Записки кинооператора Серафино Губбьо - [58]

Шрифт
Интервал

Вот оно что. Зная, что места не живут иной жизнью помимо той, которую вливаем в них мы, и у них нет иного облика помимо того, которым мы их наделяем, я с растерянностью и бесконечным сожалением должен был признать: «Как я изменился!» Выходит, жизнь теперь такая. Другая.

Я позвонил. Еще раз. Но теперь уже не знал, то ли мне только кажется, что звонок звучит по-другому, то ли он действительно стал другим. Как же все это печально.

Показался старый садовник с лейкой в руке, в рубашке с засученными по локоть рукавами и шляпе без полей, наподобие той, что носят священники.

— Могу я видеть донну Розу Мирелли?

— Кого?

— Она умерла?

— Вы о ком?

— О донне Розе…

— А, может, и померла… Кто ж его знает?

— Значит, она здесь больше не живет?

— Не знаю, о какой донне Розе вы говорите. Тут такой нет. Тут живет господин Персико, дон Филиппо, кавалер.

— Он женат? На донне Дуччелле?

— Никак нет. Вдовый. Сейчас он в городе.

— Выходит, тут никого нет?

— Как нет? А я? Никола Тавузо, садовник.

Вдоль аллеи подстриженные кустарники в цветах: красные, желтые, белые, точно глазурованные, цветы безмолвствовали в чистом, тихом воздухе; после поливки на лепестках блестели капельки воды. Цветы распустились только вчера, но кустарники все те же. Я посмотрел на них, и мне стало не по себе. Цветы говорили, что занимается ими нынче Тавузо, что он их каждое утро старательно поливает и они ему благодарны: свежие, без аромата, смеющиеся всеми капельками воды.

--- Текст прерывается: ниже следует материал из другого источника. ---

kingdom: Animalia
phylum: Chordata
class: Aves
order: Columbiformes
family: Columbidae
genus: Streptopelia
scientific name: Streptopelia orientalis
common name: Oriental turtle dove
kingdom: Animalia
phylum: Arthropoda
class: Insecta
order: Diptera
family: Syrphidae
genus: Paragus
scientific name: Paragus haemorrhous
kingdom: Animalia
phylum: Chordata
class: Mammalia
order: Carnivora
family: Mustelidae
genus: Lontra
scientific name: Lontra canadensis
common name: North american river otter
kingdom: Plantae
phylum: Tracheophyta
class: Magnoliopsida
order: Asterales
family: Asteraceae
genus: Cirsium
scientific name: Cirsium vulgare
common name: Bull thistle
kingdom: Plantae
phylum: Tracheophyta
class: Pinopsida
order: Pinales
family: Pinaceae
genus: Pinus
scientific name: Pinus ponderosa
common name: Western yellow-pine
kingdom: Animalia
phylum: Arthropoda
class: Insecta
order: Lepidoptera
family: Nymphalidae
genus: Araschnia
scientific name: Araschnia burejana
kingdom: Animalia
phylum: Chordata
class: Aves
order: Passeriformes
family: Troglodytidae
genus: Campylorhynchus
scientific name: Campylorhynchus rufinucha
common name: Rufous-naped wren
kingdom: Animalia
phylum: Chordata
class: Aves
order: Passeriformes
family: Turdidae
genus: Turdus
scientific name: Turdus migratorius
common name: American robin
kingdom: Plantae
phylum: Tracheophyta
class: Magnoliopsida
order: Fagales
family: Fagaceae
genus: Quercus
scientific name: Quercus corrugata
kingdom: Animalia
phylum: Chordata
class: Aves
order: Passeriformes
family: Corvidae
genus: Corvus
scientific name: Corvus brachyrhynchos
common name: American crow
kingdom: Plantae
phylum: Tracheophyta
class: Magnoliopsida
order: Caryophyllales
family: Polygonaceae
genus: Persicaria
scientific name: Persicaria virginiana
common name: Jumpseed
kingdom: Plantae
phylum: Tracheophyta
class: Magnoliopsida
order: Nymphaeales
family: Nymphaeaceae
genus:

На удачу, подошла старая крестьянка, грудастая, полная, с широкими бедрами, великанша с корзиной, полной овощей, на голове; один глаз у нее был закрыт из-за опухшего красного века, а другой — живой, ясный, небесно-голубой, подернут пеленою слез.

— Донна Роза? А, старая хозяйка! Они давно тут не живут… Жива, сударь, жива, бедняжка, а то как же! Старая уже… с внучкой, а то как же… донна Дуччелла, сударь… Добрые люди, Божий народ… Ушли из мирской жизни напрочь… Дом, вот видите, продали, и уже давно, дону Филиппу, проныре…

— Дону Персико, кавалеру.

— Да будет вам, дон Нику, все знают цену дону Филиппу! Вы, сударь, идите со мной, я отведу вас к донне Розе, это возле новой церкви.

Уходя, я бросил последний взгляд на виллу. Все исчезло: внезапно все исчезло; как будто с глаз моих вдруг спала пелена. Вот она, вилла, жалкая-прежалкая, старая, пустая… ничего от нее не осталось. Может, и от бабушки Розы, и от Дучеллы… тоже ничего не осталось? Может, они привиделись мне во сне? Тени, нежные мои, дорогие тени, и ничего больше…

По спине пробежал холодок. Кромешное, бесстыдное, ничем не прикрытое, непробиваемое тупоумие. Болтовня крестьянки: Добрые люди, Божий народ… Покинули мирскую жизнь напрочь… Мне уже мерещилась церковь: суровая, голая, ледяная, бездушная среди неулыбчивой зелени…

Я шел за крестьянкой. Не помню, о чем был тот длинный рассказ, который она вела всю дорогу про дона Филиппа, и правильно его прозвали пронырой, потому что… Этим «потому что», казалось, не будет конца: правительство в отставке, а он — нет; отец его… тоже Божий человек… но судя по тому, что говорили… И, уставший, с тяжелой головой, я отмечал по пути неприятные фрагменты реальности, грубой, бесстыдно голой, ледяной… заупрямившийся осел, обсиженный мухами, грязная улица, облупившаяся стена, зловоние, исходившее от толстухи-крестьянки… Было искушение повернуть к вокзалу и сесть на обратный поезд, раза два-три я порывался это сделать, но потом сказал себе: ладно, посмотрим, чем это все закончится.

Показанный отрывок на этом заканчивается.